Without any images, write the data out exactly as it appears.
== DATA SHOWN
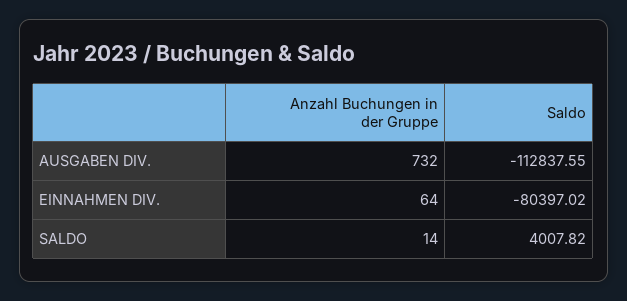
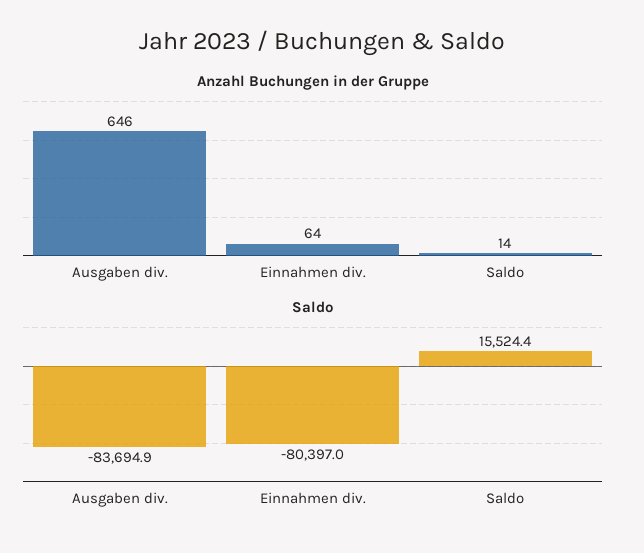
Anzahl Buchungen in der Gruppe, AUSGABEN DIV.: 732 -> 646
Saldo, AUSGABEN DIV.: -112837.55 -> -83694.9
Saldo, SALDO: 4007.82 -> 15524.4

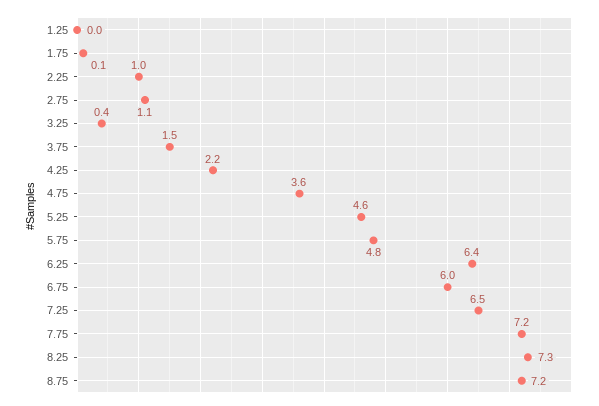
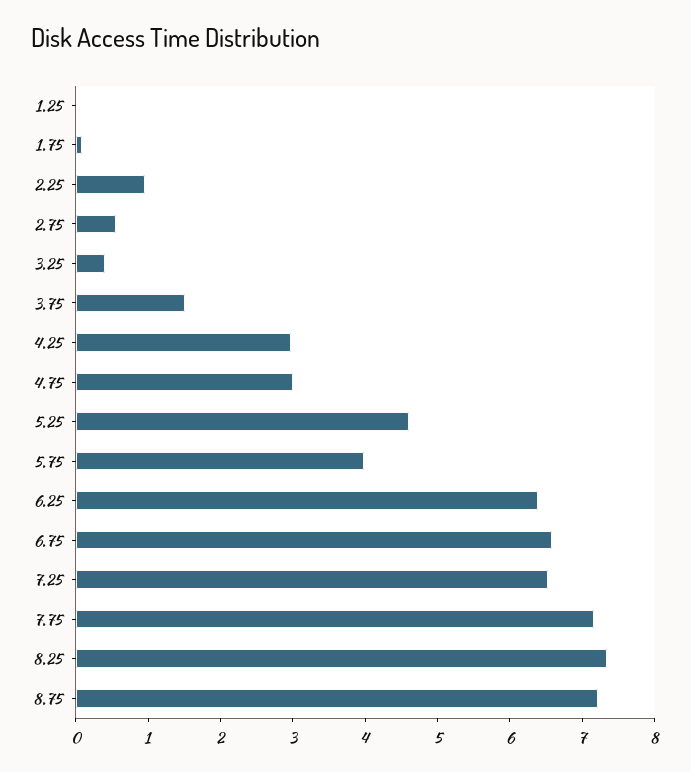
2.75: 1.1 -> 0.6
4.25: 2.2 -> 3
4.75: 3.6 -> 3
5.75: 4.8 -> 4
6.75: 6 -> 6.6

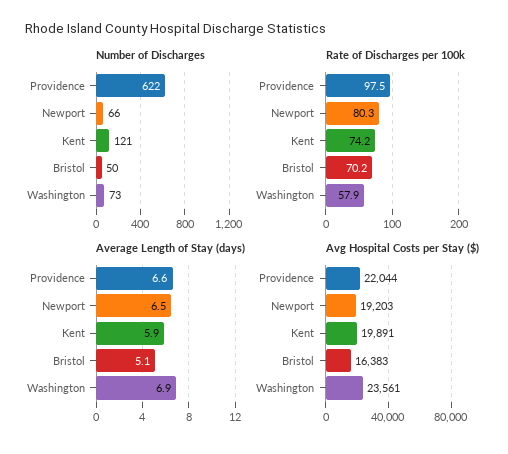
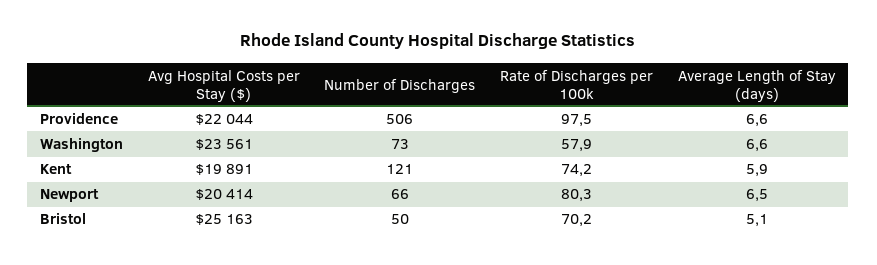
Number of Discharges, Providence: 622 -> 506
Average Length of Stay (days), Washington: 6.9 -> 6.6
Avg Hospital Costs per Stay ($), Newport: 19203 -> 20414
Avg Hospital Costs per Stay ($), Bristol: 16383 -> 25163

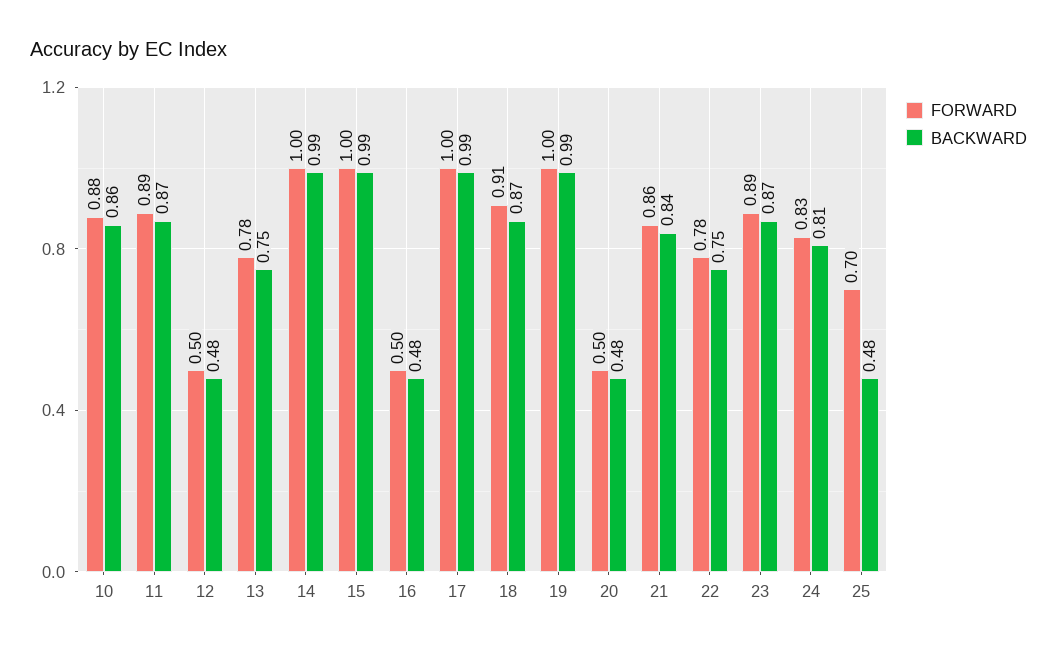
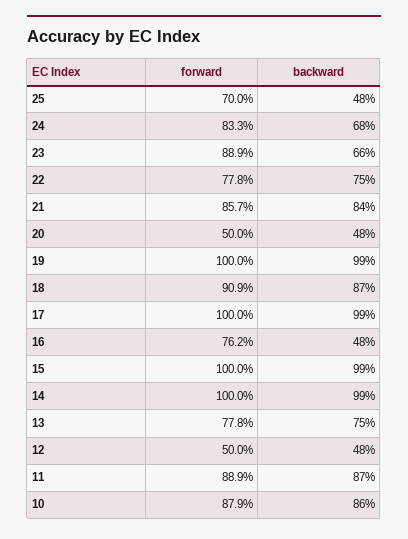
FORWARD, 16: 0.5 -> 0.762
BACKWARD, 23: 0.87 -> 0.66
BACKWARD, 24: 0.81 -> 0.68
====
● **ANSWER SECTION**
Anzahl Buchungen in der Gruppe, AUSGABEN DIV.: 732 -> 646
Saldo, AUSGABEN DIV.: -112837.55 -> -83694.9
Saldo, SALDO: 4007.82 -> 15524.4

2.75: 1.1 -> 0.6
4.25: 2.2 -> 3
4.75: 3.6 -> 3
5.75: 4.8 -> 4
6.75: 6 -> 6.6

Number of Discharges, Providence: 622 -> 506
Average Length of Stay (days), Washington: 6.9 -> 6.6
Avg Hospital Costs per Stay ($), Newport: 19203 -> 20414
Avg Hospital Costs per Stay ($), Bristol: 16383 -> 25163

FORWARD, 16: 0.5 -> 0.762
BACKWARD, 23: 0.87 -> 0.66
BACKWARD, 24: 0.81 -> 0.68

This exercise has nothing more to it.